Brano proposto:
==========

Aprendo il libro di matematica e geometria delle superiori mi sono imbattuto nella definizione di superficie.

OK, mi direte: niente di meglio da leggere? E vi rispondo che avete ragione ma quando si sta per fare un trasloco vi vengono una mano cose, oggetti e ovviamente libri di una vita,

Comunque, secondo la geometria cosiddetta tradizionale le superfici sono bilaterali, hanno perciò due facce: una superiore e una inferiore, o una interna e una esterna.

Per una formica che zampetta su un foglio e che voglia passare dall’altra parte, dovrà necessariamente scavalcare il bordo del foglio.

Penso che il concetto sia semplice e facilmente comprensibile per tutti no? In geometria queste superfici sono dette orientabili, ma questo è solo un dettaglio.


Ma ora vi chiedo di seguirmi aiutandovi se potete con un nastro o comunque di fare uno sforzo di immaginazione. Allora, prendiamo un nastro di larghezza di qualche centimetro e prima di cucirne le estremità, induciamo sui capi mezzo giro di torsione.

==========

Dati:
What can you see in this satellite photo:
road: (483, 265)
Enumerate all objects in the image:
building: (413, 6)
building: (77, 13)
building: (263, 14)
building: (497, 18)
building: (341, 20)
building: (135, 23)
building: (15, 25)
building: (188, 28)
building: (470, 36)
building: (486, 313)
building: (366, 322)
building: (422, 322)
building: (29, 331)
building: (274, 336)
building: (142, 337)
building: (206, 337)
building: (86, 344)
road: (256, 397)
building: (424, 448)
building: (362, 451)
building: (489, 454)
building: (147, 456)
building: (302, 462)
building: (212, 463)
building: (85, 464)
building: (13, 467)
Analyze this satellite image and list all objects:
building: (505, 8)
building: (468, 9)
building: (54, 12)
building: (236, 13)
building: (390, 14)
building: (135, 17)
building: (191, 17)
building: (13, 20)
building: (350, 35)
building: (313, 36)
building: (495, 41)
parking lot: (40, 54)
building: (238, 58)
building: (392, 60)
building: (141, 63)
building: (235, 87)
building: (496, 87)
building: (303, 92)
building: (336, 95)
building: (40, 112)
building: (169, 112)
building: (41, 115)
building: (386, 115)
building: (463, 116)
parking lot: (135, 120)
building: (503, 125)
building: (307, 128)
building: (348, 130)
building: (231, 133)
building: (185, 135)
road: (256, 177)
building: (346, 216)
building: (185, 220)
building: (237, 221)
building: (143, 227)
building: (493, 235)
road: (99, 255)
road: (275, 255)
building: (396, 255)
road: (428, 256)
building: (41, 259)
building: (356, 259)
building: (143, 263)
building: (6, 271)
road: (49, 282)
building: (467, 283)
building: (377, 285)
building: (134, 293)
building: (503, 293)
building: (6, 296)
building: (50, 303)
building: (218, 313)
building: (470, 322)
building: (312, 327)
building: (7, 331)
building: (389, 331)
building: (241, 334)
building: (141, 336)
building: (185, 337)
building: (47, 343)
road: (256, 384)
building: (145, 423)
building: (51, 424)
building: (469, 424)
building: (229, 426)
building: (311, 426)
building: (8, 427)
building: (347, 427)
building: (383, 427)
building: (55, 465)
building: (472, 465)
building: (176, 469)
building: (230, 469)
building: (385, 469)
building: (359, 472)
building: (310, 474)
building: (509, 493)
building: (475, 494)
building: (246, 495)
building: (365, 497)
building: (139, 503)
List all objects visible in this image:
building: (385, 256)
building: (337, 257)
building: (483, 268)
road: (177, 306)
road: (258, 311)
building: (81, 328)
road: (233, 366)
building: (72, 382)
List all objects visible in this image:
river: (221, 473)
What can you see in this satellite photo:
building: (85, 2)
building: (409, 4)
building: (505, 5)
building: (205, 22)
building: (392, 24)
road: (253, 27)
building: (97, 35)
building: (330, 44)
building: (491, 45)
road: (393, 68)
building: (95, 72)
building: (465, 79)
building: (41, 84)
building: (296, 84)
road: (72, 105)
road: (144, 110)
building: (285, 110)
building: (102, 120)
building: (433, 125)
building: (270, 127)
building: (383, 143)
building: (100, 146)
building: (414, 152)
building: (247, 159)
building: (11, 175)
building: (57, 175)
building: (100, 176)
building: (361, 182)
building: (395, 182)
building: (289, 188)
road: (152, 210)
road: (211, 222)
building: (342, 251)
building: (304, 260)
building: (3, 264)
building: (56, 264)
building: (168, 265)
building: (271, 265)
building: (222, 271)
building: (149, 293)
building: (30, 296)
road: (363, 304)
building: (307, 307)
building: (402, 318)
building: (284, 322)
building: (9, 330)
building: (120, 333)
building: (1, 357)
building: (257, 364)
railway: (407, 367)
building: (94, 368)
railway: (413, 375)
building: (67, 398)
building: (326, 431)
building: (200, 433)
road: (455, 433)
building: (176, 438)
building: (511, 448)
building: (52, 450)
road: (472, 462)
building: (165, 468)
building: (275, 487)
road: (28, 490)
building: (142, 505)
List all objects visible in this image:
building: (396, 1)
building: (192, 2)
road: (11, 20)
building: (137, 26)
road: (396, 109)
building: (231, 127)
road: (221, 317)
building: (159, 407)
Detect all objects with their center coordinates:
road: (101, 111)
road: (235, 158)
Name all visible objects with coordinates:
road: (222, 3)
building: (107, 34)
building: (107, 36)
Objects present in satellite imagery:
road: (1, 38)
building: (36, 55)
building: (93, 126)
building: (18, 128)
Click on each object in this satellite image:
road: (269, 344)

==========

Esercizio assegnato 1: Ricopia identiche le voci, dalla prima fino alla riga che contiene "building: (169, 112)", entrambe comprese.
Esercizio assegnato 2: Prosegui il brano sulle superfici e sul nastro con mezzo giro di torsione, ripartendo subito dopo la sua ultima frase.

Risultato 1:
What can you see in this satellite photo:
road: (483, 265)
Enumerate all objects in the image:
building: (413, 6)
building: (77, 13)
building: (263, 14)
building: (497, 18)
building: (341, 20)
building: (135, 23)
building: (15, 25)
building: (188, 28)
building: (470, 36)
building: (486, 313)
building: (366, 322)
building: (422, 322)
building: (29, 331)
building: (274, 336)
building: (142, 337)
building: (206, 337)
building: (86, 344)
road: (256, 397)
building: (424, 448)
building: (362, 451)
building: (489, 454)
building: (147, 456)
building: (302, 462)
building: (212, 463)
building: (85, 464)
building: (13, 467)
Analyze this satellite image and list all objects:
building: (505, 8)
building: (468, 9)
building: (54, 12)
building: (236, 13)
building: (390, 14)
building: (135, 17)
building: (191, 17)
building: (13, 20)
building: (350, 35)
building: (313, 36)
building: (495, 41)
parking lot: (40, 54)
building: (238, 58)
building: (392, 60)
building: (141, 63)
building: (235, 87)
building: (496, 87)
building: (303, 92)
building: (336, 95)
building: (40, 112)
building: (169, 112)

Risultato 2:
Se proviamo a percorrere con un dito tutta la superficie dell’anello ottenuto, scopriamo che ritorniamo al punto di partenza senza mai staccare il dito. Per l’esattezza avremo costruito il nostro personalissimo nastro di Mobius, che prende il nome dal suo scopritore, il matematico e astronomo tedesco August Ferdinand Möbius vissuto tra la fine del 1700 e il 1800.



Questa cosa ha aizzato non poco gli artisti scatenandone la fantasia Pensiamo ad esempio al “pittore matematico” Mauritius Cornelius Escher che ha introdotto questa forma curiosa in molte sue opere. La più famosa è proprio un anello di Möbius percorso dalle formiche. Alla fine otterremo un nuovo oggetto che ci ricorderà il simbolo di infinito con la ormai ben nota forma a otto.


Lo so, sembra una cagata descritta in questo modo ma vi assicuro che non lo è. A volte le cose apparentemente semplici nascondono implicazioni molto più complesse


Ad esempio lo studio del nastro di Moebius è stato molto importante per la storia della matematica” e ha contribuito a porre le basi della scienza chiamata topologia.

E no. Qui i roditori non centrano per nulla. La topologia - il cui nome deriva del greco: topos che significa luogo e logos naturalmente studio, è una branca della matematica che studia le proprietà delle figure, e in generale degli oggetti matematici, che non cambiano quando viene effettuata una deformazione senza "strappi", "sovrapposizioni" o “incollature". Ma portando a un livello più pratico la topologia studia le conformazioni dei terreni e del suolo e forse questa è la definizione che i più di noi riconoscono.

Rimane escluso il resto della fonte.